A photo of a faux leather chair with green yarn and a few practice pieces of knitting along with a work in progress with bamboo knitting needles.

I have been busy for the last 10 days or so, knitting my little heart out. I knit a scarf in a simple garter stitch, and then I tried a couple little squares to get the hang of switching back and forth between knitting and purling. Currently, I’m trying to make a simple hat which certainly would be the biggest piece I’ve tried to knit so far. I’ll have to learn how to do decreases.

Anyway, like most of my interests, I’ve hit the ground running on this one and been hyperfixating. We shall see if the interest wanes or if this one sticks around. So far, I’m really enjoying it. It is deceptively simple, just the two stitches, knits and purls, that when combined in different ways make an entire range of patterns and textures. And it’s the perfect thing for me to do with my hands while sitting on the couch watching TV or whatever.

Throwing myself into knitting has also given me a great deal of time to think. Since my hands are occupied and I need to pay at least some attention to what I’m doing, I can’t browse the internet or play stupid phone games. It is the perfect level of difficulty to keep my attention fixated just enough but to allow my mind to wander.

And what I have been thinking about it is art, craft, writing, creativity, and my relationship to those things. I don’t want to get too navel-gazey here, but, I have one major problem when it comes to art and creativity, particularly writing, but also game design and a whole host of other hobbies I started and then promptly stopped. And that problem is focus. Commitment. Following through to see the end of something.

I’m really good at starting stuff. I have folders and folders on my computer of game projects and beginnings of stories. I have boxes and boxes of started craft projects, probably not even far enough along to be called half-finished. I leave in my wake a graveyard of directionless, skeletal husks of projects and ideas.

And that’s not a bad thing in itself. But the problem is, they’re not just dead, unfinished projects. They’re more like zombies, lost spirits, still taking up space in my brain. And I just keep bouncing back and forth between projects, without any real goal or purpose (While writing this blog post, I have worked on my knitting, started putting together a puzzle, started a new Twine project, and worked on an old Twine project). And, again, I don’t think that’s necessarily a bad thing. If all you want to do is putter around and mess around with stuff, then great. Do that.

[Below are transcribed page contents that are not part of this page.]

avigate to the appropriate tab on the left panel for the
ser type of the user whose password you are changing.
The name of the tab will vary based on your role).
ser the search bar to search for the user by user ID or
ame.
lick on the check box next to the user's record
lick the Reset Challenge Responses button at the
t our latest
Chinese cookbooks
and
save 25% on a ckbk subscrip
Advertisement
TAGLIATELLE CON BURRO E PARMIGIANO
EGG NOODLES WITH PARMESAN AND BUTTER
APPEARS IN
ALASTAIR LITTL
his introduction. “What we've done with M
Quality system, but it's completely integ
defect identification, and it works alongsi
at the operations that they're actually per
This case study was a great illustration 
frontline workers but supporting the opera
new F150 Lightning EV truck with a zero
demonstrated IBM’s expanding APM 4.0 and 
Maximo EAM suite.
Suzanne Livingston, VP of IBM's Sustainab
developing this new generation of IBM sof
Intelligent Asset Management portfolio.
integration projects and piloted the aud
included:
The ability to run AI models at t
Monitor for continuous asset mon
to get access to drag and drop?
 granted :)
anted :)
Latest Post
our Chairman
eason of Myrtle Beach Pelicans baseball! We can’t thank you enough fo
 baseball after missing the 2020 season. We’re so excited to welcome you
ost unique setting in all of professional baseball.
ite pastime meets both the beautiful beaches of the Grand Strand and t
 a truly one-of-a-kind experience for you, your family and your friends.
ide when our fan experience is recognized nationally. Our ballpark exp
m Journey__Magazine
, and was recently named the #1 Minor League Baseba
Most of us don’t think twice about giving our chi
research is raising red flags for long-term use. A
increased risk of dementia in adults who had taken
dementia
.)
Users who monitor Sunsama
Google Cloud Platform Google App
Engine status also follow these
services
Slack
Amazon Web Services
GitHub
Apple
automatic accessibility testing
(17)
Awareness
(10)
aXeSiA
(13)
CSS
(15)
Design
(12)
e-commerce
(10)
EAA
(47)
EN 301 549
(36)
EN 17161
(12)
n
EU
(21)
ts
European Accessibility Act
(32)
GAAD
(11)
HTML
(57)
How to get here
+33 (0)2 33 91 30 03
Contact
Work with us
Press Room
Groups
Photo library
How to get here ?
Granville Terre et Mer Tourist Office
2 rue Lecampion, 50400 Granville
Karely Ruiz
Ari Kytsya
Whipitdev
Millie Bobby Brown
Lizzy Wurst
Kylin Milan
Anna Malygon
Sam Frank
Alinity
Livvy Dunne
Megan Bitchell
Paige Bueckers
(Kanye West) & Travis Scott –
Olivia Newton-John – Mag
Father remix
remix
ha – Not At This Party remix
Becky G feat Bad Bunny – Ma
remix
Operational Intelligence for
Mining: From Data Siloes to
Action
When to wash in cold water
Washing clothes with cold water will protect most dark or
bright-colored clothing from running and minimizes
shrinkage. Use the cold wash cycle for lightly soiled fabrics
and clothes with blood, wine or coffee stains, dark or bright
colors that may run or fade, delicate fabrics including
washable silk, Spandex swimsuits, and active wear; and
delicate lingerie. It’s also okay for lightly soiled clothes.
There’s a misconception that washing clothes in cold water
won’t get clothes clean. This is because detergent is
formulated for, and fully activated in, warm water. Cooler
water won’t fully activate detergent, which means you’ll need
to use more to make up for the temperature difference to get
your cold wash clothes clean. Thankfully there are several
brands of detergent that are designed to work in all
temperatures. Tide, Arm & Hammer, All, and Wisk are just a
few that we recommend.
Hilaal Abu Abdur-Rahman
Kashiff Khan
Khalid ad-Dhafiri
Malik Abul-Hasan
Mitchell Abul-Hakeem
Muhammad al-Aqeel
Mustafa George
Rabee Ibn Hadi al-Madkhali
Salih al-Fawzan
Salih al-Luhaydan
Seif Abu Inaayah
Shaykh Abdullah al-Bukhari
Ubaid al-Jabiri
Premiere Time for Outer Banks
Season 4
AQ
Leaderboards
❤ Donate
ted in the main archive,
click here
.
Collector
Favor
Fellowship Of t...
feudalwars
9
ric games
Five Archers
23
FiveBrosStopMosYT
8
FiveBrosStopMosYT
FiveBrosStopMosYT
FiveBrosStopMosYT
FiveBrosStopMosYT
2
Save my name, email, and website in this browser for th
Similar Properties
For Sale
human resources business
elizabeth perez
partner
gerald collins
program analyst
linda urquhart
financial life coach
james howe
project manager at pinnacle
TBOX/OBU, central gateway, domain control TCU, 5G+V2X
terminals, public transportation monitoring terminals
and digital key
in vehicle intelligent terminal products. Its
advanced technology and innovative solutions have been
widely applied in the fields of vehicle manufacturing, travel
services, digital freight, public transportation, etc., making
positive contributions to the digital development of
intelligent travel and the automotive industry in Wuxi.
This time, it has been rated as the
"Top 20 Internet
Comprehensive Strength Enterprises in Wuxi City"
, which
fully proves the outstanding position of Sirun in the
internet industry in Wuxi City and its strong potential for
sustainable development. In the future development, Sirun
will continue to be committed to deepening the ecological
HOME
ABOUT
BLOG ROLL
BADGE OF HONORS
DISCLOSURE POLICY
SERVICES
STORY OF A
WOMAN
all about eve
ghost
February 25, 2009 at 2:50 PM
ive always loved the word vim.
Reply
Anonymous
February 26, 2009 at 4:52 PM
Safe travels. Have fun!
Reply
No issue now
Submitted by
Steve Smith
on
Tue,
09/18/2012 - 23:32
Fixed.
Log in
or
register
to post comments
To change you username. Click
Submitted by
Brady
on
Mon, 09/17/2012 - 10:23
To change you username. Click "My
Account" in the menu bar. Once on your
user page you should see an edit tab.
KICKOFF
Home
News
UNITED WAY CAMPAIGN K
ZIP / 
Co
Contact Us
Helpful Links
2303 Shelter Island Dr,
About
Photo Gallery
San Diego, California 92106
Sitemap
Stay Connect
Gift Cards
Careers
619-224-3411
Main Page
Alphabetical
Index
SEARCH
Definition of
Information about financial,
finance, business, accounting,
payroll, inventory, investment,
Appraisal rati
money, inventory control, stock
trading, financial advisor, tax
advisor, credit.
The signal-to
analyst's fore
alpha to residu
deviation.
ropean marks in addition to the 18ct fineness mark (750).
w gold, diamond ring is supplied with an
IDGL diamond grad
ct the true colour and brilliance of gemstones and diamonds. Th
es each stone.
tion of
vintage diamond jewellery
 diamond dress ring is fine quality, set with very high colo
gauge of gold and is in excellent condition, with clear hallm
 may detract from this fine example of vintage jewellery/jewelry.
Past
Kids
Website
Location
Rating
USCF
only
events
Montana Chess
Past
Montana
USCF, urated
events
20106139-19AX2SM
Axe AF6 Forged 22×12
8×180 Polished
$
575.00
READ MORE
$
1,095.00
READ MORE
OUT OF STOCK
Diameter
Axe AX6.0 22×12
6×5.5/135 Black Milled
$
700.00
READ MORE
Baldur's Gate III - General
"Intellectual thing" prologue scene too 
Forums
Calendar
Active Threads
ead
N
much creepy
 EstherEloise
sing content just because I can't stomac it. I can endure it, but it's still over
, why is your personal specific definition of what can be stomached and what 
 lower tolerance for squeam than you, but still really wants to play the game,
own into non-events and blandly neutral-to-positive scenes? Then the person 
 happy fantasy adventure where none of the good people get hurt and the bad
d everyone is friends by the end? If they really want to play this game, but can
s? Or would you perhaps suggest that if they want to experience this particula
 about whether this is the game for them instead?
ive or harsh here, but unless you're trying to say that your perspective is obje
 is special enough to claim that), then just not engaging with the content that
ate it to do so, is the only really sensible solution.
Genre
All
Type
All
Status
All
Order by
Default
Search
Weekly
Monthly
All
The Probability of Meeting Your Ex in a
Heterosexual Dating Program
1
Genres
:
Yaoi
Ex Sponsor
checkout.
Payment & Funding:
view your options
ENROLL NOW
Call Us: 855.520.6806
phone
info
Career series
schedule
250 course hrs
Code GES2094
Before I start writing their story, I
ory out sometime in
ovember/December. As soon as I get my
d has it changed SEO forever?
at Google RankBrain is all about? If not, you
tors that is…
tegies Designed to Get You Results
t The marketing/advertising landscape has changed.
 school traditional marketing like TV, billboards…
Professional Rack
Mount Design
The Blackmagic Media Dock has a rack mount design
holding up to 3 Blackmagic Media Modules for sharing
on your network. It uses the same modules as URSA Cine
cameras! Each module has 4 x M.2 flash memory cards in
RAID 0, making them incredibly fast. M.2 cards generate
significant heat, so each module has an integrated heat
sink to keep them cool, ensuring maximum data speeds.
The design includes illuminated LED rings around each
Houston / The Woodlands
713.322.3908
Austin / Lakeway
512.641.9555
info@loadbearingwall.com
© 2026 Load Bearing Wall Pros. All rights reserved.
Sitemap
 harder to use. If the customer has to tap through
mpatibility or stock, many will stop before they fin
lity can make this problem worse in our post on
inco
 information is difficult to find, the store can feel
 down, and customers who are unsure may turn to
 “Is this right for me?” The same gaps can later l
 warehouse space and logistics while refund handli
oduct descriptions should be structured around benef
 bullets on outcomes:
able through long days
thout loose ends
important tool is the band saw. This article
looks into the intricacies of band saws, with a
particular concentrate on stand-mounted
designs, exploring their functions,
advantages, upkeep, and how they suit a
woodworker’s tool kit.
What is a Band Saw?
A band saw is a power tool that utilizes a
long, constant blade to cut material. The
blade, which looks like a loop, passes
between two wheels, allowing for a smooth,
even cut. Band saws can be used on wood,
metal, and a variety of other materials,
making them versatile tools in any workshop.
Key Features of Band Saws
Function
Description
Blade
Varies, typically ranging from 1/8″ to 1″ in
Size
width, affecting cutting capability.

But I want to do something with my art and writing. Even if by “do something” I just mean actually finish something to the point where I can show people.

And that’s where knitting got me thinking. With a knitting project I’m limited by the needles. I’ve only got two pairs for now, so at most I could have two projects going at once. Once you start knitting, you can’t take the needles out until you bind off the piece, and then it’s finished. If you do remove the needles before you bind off, the yarn all unravels.

Knitting allows me to be more intentional with my work. I say, “I want to make a hat” and then I keep working on the hat until it’s either a hat or I decide I no longer want to make a hat, in which case it’s just yarn again. But I have to make a decision. I have to have an end goal in mind. It’s fine if I just want to knit little squares of different stitches to practice. It’s fine if I want to knit a scarf or a hat or some socks. But I have a goal in mind, some direction.

I’m going to try to apply that to my writing and other projects. Set a goal, set the intentions when I start something new. And if I work on it for a while and decide it’s not going anywhere, I can just remove the needles and let it return to yarn so it isn’t taking up my brain space anymore.

But I think actually finishing something will help me to learn what works and what doesn’t. What’s worth pursuing and what’s only for practice.

I’m going to go back to knitting and see if I can make a hat appear.